As my prerference was to use httpd.conf based configuration, rather than .htaccess files in each directory, I started off by attempting to install AuthPG.

NOTE: Subsequently I found that all of these options allow configuration via httpd.conf .

AuthPG Report

The AuthPG documented installation process was quite straight forward:

  1. Download source,
  2. Unzip into working directory
  3. Run ./configure and then
  4. Do make & make install.

I am not sure why but this did not work, but the make failed to create a usaeable apache module. In order to avoid doing a full Apache compile, the build process should create a shared library which is then installed into the Apache libexec area (/usr/local/libexec/apache22 in my FreeBSD based installation). This is done by using theAPache eXtenSion tool (apxs), which I tried to invoke manually, only to get a large number of compiler errors:

# apxs -c mod_auth_pg.c
/usr/local/share/apr/build-1/libtool --silent --mode=compile cc -prefer-pic -O2 -pipe -I/usr/include -fno-strict-aliasing -O2 -pipe -I/usr/include -fno-strict-aliasing -g -I/usr/local/include -I/usr/local/include/apache22 -I/usr/local/include/apr-1 -I/usr/local/include/apr-1 -I/usr/local/include -I/usr/local/include/db42 -c -o mod_auth_pg.lo mod_auth_pg.c && touch mod_auth_pg.slo
mod_auth_pg.c:70: error: expected ')' before '*' token
mod_auth_pg.c:141: warning: initialization from incompatible pointer type
mod_auth_pg.c:142: error: expected expression before 'auth_pg_config'
mod_auth_pg.c:142: error: initializer element is not constant
mod_auth_pg.c:142: error: (near initialization for 'auth_pg_cmds[0].cmd_data')
...
...
...

This did not look like it was going to be a simple process... so I abandoned trying to use AuthPG and moved onto mod_auth_pgsql

Apache2 Module mod_auth_pgsql Report

Having previously preferred to use AuthPG, due to its configuration being managed via httpd.conf, I subsquently found the following posting which outlined using mod_auth_pgsql with configuration via httpd.conf. My reservation with using .htaccess files is that I do not like the idea of having very senstive configuration information sitting in directories from which files are servered. It is just asking for trouble in the event that something goes wrong with your HTTP configuration that opens up a potential security hole on HTTP server.
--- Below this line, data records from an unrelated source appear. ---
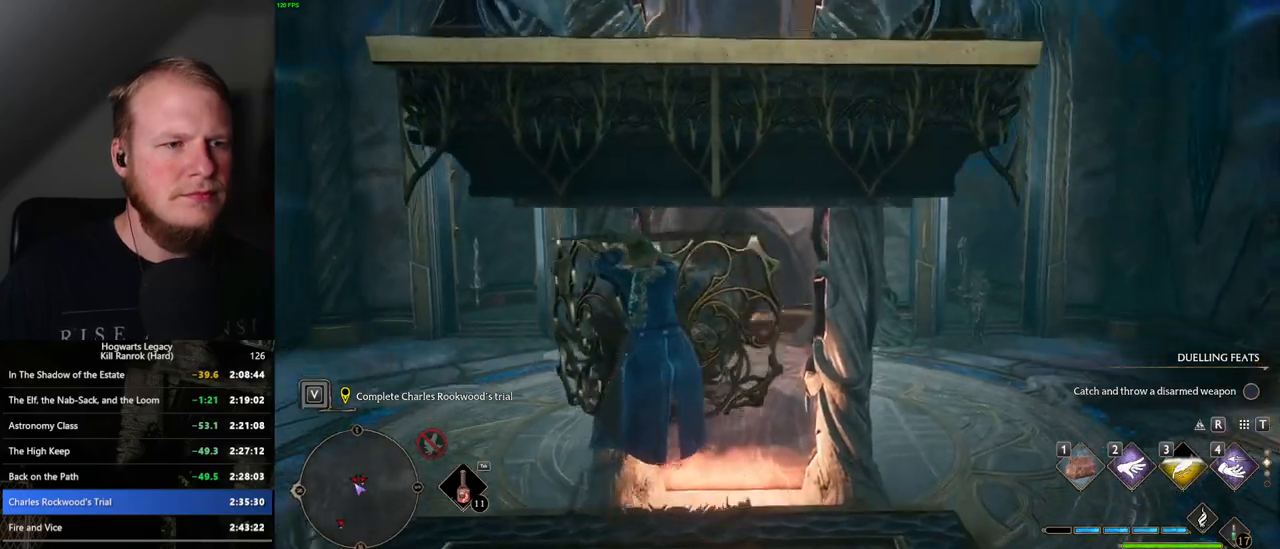
{"keys": ["w"], "mouse": [], "events": []}
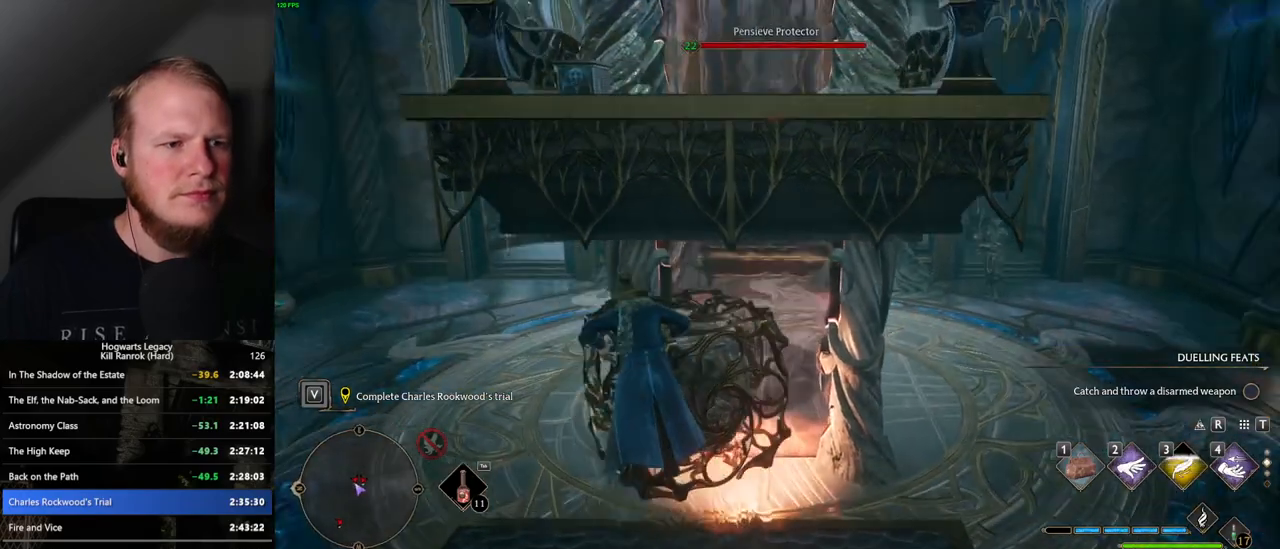
{"keys": [], "mouse": [], "events": [[150, "w", "up"]]}
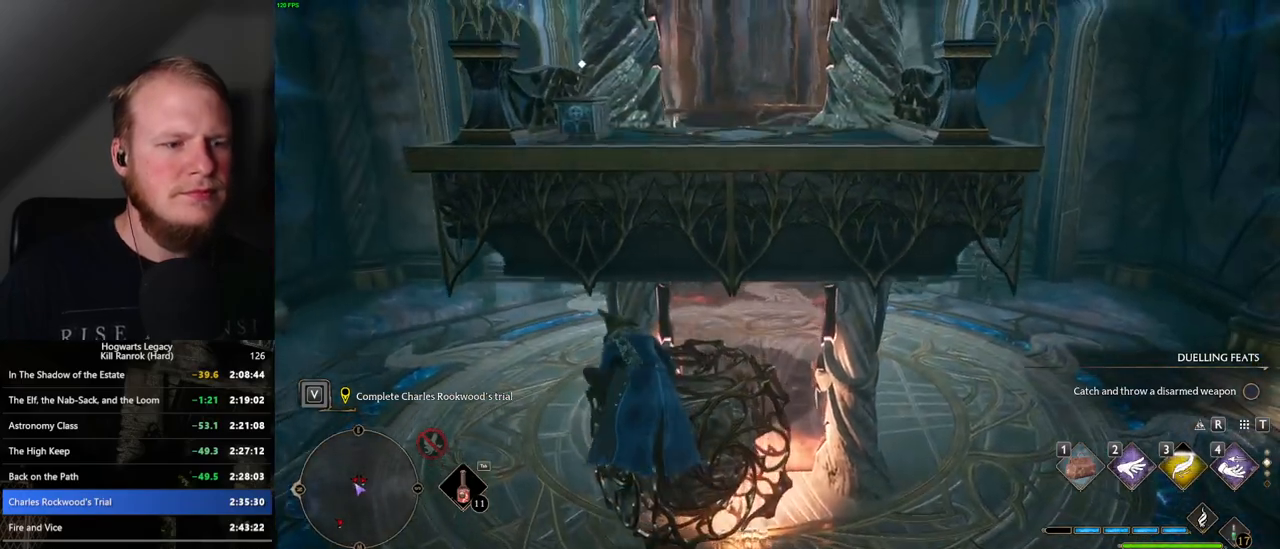
{"keys": ["d", "w"], "mouse": [], "events": [[84, "d", "down"], [117, "w", "down"], [417, "d", "up"], [500, "d", "down"]]}
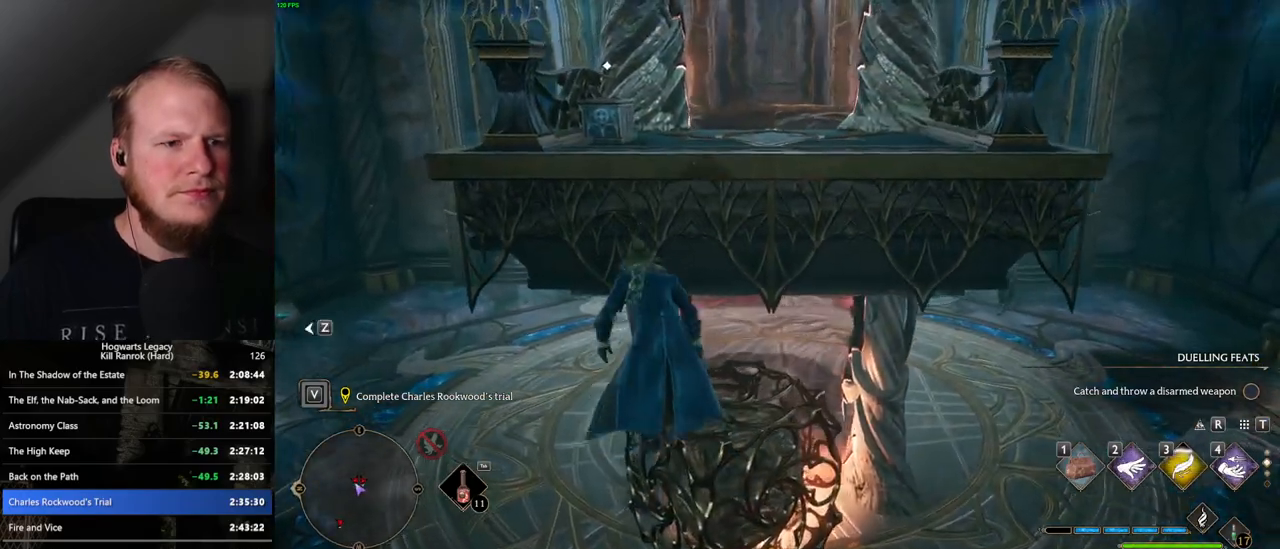
{"keys": ["d", "w"], "mouse": ["mb5"], "events": [[100, "d", "up"], [184, "mouse_mb5", "down"], [217, "d", "down"], [250, "d", "up"], [284, "d", "down"]]}
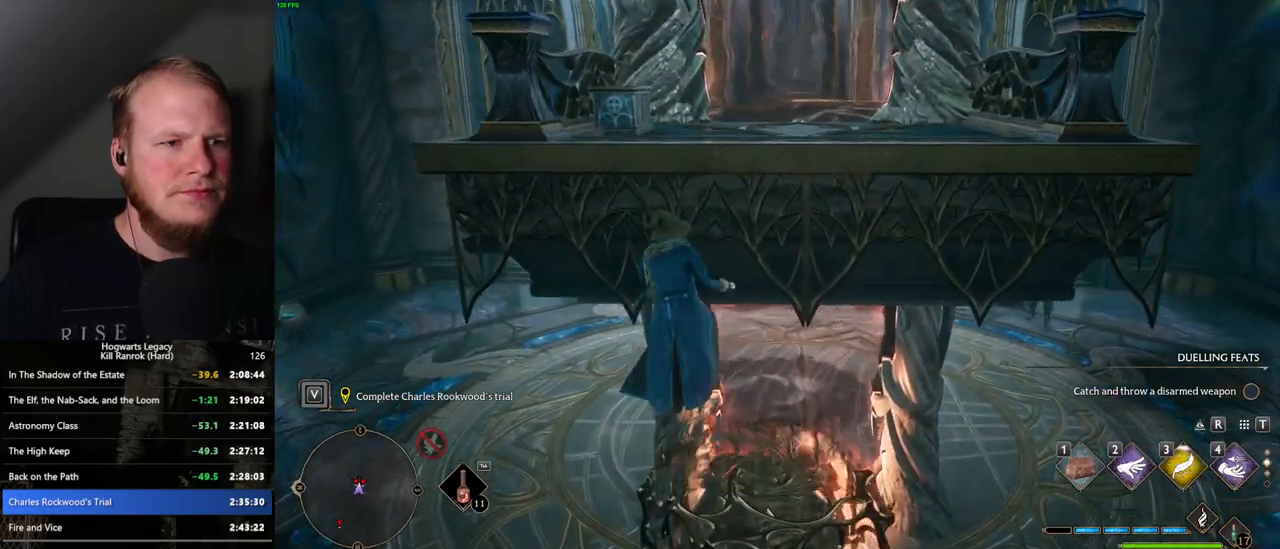
{"keys": ["w"], "mouse": [], "events": [[34, "mouse_mb5", "up"], [50, "d", "up"]]}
Yes I know this is paranoid, but Murphy's law does have a way of imposing itself...

So onto the mod_auth_pgsql installation.

This was very simple for DSO installation (ie using Apache eXtenSion tool):

  1. Download Source
  2. Unzip ito working directory
  3. Run build/install command as root: apxs -i -a -c -I /usr/local/include -L /usr/local/lib -lpq mod_auth_pgsql.c

This all executed correctly creating and installed the Apache module and updated the httpd.conf file to load this at startup.
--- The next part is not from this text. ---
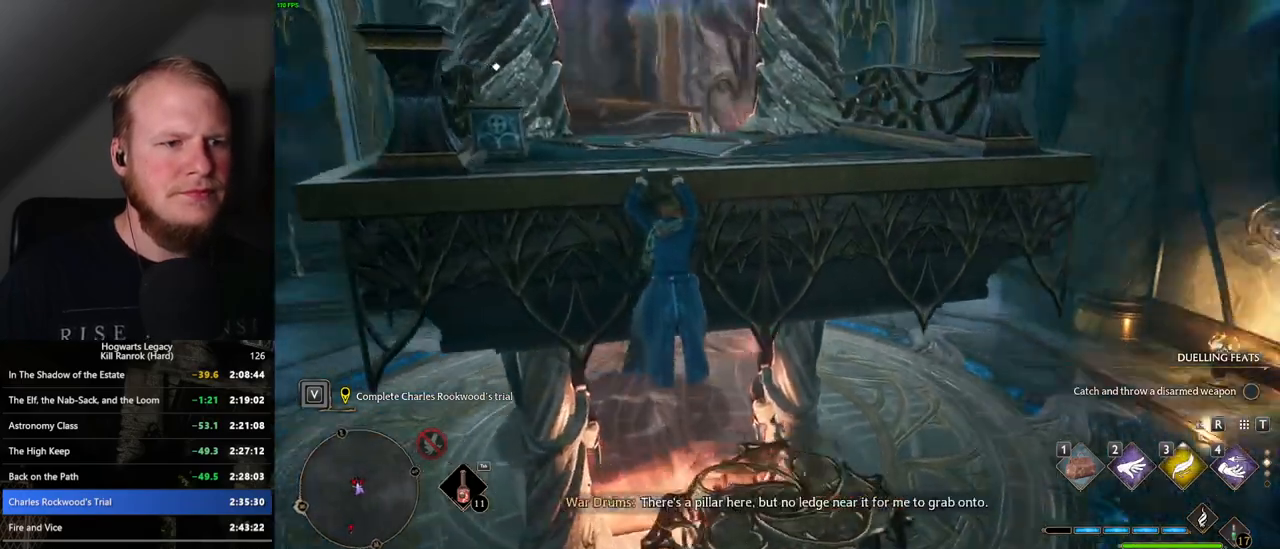
{"keys": ["w"], "mouse": [], "events": []}
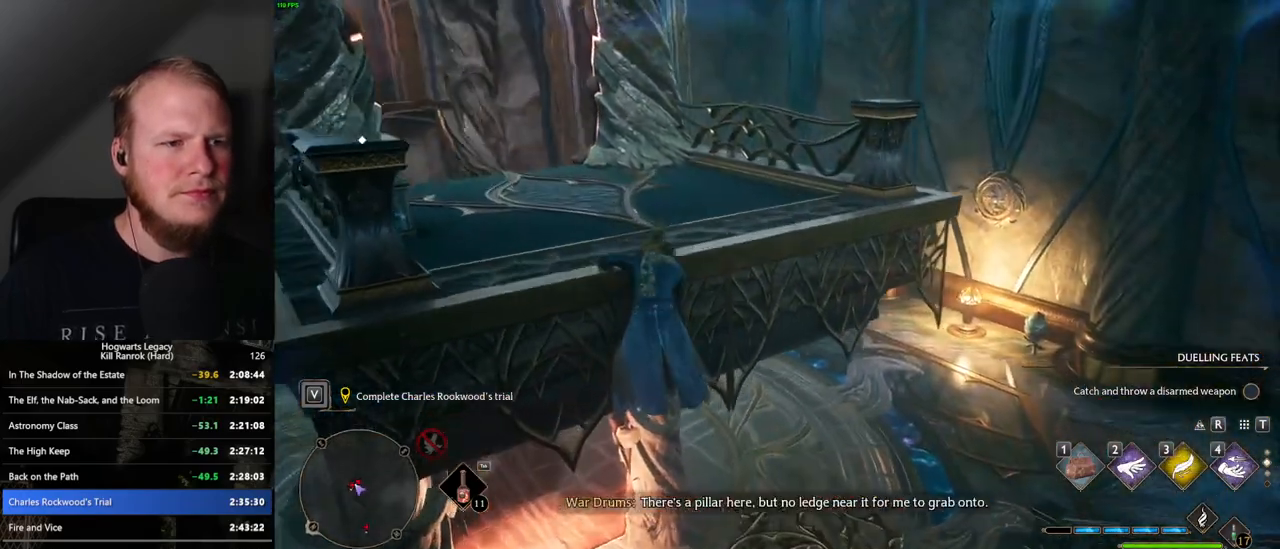
{"keys": ["w"], "mouse": [], "events": []}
NOTE: To check the build look for the following line in your httpd.conf file:

LoadModule auth_pgsql_module libexec/apache22/mod_auth_pgsql.so

To test this I created sample protected directory, added tables into PostgresSQL and then created Apache configuration file to include in httpd.conf.

1

Create a sample secure information directory and put a simple index.html file (/usr/local/www/private/index.html) into this. I then created an symlink to this from my Apache WWW root directory (/usr/local/www/apache22/data):

> cd /usr/local/www
> mkdir private
> cd private
> edit index.html /* create test data file */
> chown www:www index.html
> cd /usr/local/www/apache22/data
>ln -s /usr/local/www/private private

2

Create a user id/password and groups table on the PostgresSQL database and populate with some sample data:

CREATE TABLE registered_user (
id serial PRIMARY KEY,
user_id varchar(128),
password varchar(128),
realm varchar(128), -- added for digest support
key varchar(128),
active boolean,
created timestamp,
disabled timestamp,
party_ref integer REFERENCES party_resource(id)
);

CREATE TABLE user_group (
id serial PRIMARY KEY,
group_name varchar(128),
os_mapping integer
);

CREATE TABLE group_member (
user_ref integer REFERENCES registered_user(id),
group_ref integer REFERENCES user_group(id)
);

3

Finally I created an include file for my httpd.conf file to hold my protected directory information using prior example and initially using unencrypted configuration to help get things up and running:

<Directory "/usr/local/www/apache22/data/private">
AuthName "My PostgresSQL Authenticator" /* Note that this is what will appear on challenge dialog from browser */
AuthType Basic
AuthBasicAuthoritative Off
Auth_PG_host <my-PostgresSQL-host>
Auth_PG_port 5432
Auth_PG_user <PostgresSQL User to Connect to DB>
Auth_PG_pwd <PostgresSQL User Password>
Auth_PG_database <The data base with tables above>
Auth_PG_pwd_table registered_user /* As per (2) above */
Auth_PG_uid_field user_id /* As per (2) above */
Auth_PG_pwd_field password /* As per (2) above */
Auth_PG_encrypted off /* Keep it simple to start... */
# Auth_PG_hash_type CRYPT
# Auth_PG_pwd_whereclause " and active = TRUE"
<LIMIT GET POST>
require valid-user
</LIMIT>
</Directory>

This initial configuration worked and when I followed a link into or attempt to directly access the index.html file in the "private" directory I get an authentication challenge. As this is just using basic authentication, this means that there will be clear text user id and password being transmitted across the internet. This is unlikely to be acceptable for anything other than a playpen environment, where you actually expect people to have open acces and the security is simply there so give people a chance to politely indicate who they are (a bit like using mail address as password for anonymous ftp).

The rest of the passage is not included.